Job:
Answer these questions from the text on Carruthers's administration below:
1. Which act allowed the development of the Murrumbidgee Irrigation Area?
2. Which newspaper constantly vilified Carruthers?
3. Whom did Carruthers bring into his ministry as Colonial Secretary in May 1907?

He successfully withstood the backwash of the Royal Commission into the Administration of the Lands Department which revealed widespread irregularities in land deals by Lands Minister, W. P. Crick, during Sir John See’s term as Premier.
Throughout 1906, Carruthers plugged doggedly on ignoring criticism of the management of the Railways Department, refusing to be rushed into hasty decisions, always steering the middle path. He amended the Gaming and Betting Act provoking a head on collision between the “Sports” and the “Wowsers”, passed the Murrumbidgee Canals Construction Act which allowed the development of the Murrumbidgee Irrigation Area and provided the money to allow sewerage to be extended to the Illawarra Suburbs. He induced the banks to lower their interest rates to encourage investment, began work on the Mitchell Wing of the State Library and established chairs of Agriculture and Veterinary Science at the University of Sydney.
Carruthers was, however, constantly vilified by the Sydney Morning Herald which took every opportunity to denigrate hi:s achievements and to ridicule him personally. He had made it very clear from the commencement of his administration that he, and not the editor of this journal would dictate what legislation he put before the parliament. He was also criticised by a number of members of the Legislative Council who represented the manufacturing interests and did not endear himself to them when he snapped that he was thinking of abolishing this Chamber as it was nothing more than a haven of rest and replacing it with a panel of newspaper editors.
Despite these detractors, he kept the parliamentary Liberal Party and the outside organisation solidly behind him and vigorously defended his administration at every turn. In May 1907 he succeeded in fusing his Party with the Progressives and brought Progressive Leader, Waddell, into his ministry as Colonial Secretary and in September, he faced the people of N.S.W. for their verdict. The Protestant Defence Association, The Temperance Alliance, the Manufacturing Interests and the Sydney Morning Herald were left with no alternative but to support the Labor Party or to hold their peace. Labor accused the Government of being nothing more than the voice of the Methodist Church. Dr. Dill Macky said Labor was the voice of Rome. Cardinal Moran advised all Catholics to vote against any candidate wearing the endorsement of the Protestant Defence Association. Voting was particularly heavy and Labor made some gains in the suburbs but the tighter and more disciplined Liberal organisation picked up a number of seats lost on a split vote in 1904 and the Government found itself returned with a substantially increased majority.

Data:

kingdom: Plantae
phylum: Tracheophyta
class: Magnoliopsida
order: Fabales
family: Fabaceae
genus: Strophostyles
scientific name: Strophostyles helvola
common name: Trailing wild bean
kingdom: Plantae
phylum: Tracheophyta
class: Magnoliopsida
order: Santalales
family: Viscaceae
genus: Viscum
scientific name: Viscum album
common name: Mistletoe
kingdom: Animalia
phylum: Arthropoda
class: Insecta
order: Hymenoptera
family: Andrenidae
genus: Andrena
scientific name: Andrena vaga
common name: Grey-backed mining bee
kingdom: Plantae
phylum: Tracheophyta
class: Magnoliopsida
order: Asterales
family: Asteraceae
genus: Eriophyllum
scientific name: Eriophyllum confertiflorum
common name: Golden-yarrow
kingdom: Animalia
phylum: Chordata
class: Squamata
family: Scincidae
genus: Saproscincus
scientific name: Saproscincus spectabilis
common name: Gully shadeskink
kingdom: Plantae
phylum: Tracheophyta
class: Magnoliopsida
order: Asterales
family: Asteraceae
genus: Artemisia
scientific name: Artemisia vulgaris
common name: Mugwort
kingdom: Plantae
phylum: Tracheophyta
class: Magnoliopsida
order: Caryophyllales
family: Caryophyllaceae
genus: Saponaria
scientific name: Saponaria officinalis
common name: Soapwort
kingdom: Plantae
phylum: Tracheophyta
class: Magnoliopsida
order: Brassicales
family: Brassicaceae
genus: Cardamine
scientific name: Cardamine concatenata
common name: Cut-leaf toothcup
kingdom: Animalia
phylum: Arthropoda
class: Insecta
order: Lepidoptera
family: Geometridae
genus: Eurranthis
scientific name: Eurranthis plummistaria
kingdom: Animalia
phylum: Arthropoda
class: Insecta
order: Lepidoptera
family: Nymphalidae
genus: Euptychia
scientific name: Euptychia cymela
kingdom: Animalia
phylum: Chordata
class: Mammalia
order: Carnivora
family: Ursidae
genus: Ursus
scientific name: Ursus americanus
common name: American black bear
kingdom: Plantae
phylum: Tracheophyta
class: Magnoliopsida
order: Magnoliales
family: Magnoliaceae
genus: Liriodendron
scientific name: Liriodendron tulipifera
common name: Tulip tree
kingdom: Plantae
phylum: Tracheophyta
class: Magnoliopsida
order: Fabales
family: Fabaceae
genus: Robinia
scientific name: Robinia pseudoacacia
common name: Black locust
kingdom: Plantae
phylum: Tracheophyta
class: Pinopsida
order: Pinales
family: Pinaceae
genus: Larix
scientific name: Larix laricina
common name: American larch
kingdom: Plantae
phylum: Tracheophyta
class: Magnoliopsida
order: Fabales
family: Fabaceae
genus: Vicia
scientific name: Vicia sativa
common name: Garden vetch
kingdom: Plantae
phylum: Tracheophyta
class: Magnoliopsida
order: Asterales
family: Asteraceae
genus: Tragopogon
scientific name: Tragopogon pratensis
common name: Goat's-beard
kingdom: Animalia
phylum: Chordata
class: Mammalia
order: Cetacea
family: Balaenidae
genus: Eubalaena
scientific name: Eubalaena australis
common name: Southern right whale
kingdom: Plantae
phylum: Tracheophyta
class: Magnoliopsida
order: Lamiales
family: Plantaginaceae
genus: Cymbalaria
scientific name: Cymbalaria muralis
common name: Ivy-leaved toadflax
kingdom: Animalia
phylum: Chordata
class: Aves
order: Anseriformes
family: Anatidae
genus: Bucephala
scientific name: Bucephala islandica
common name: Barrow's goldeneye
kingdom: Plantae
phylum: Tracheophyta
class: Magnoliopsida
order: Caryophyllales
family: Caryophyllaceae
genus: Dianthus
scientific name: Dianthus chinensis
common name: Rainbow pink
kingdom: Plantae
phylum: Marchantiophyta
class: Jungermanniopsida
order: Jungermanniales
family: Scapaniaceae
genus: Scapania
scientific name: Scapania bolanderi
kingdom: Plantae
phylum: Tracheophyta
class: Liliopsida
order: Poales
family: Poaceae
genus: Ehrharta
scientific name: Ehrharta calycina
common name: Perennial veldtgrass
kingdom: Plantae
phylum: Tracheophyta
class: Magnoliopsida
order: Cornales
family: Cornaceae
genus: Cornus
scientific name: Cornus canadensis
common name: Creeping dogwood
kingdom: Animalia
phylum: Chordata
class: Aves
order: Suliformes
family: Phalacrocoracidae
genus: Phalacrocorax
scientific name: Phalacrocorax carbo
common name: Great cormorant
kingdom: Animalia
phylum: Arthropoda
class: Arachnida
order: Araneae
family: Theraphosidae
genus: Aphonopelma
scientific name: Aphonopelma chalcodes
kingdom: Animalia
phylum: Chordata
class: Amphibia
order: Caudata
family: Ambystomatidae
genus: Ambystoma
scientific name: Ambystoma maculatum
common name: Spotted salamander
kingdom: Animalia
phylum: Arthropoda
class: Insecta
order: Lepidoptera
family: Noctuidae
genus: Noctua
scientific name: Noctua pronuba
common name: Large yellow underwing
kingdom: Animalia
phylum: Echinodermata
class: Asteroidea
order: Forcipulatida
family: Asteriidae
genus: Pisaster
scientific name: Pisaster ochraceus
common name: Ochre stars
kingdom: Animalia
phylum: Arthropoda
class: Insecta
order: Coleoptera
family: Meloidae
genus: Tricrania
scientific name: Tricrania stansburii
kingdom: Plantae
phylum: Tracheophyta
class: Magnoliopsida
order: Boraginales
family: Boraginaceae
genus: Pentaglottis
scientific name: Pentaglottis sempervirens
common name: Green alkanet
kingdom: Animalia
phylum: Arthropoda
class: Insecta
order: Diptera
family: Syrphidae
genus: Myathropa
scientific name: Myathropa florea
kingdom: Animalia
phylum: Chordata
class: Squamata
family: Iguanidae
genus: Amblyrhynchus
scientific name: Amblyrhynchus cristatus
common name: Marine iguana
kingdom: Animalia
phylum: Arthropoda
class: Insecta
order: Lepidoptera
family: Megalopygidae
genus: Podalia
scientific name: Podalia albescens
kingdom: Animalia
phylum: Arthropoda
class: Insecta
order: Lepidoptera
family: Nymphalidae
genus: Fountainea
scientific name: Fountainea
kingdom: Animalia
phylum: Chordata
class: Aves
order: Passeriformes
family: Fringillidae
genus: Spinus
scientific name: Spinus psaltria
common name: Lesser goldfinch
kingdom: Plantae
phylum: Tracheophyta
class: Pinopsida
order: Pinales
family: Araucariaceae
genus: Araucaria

Written solution:
1. The Murrumbidgee Canals Construction Act
2. The Sydney Morning Herald
3. Waddell, the Progressive Leader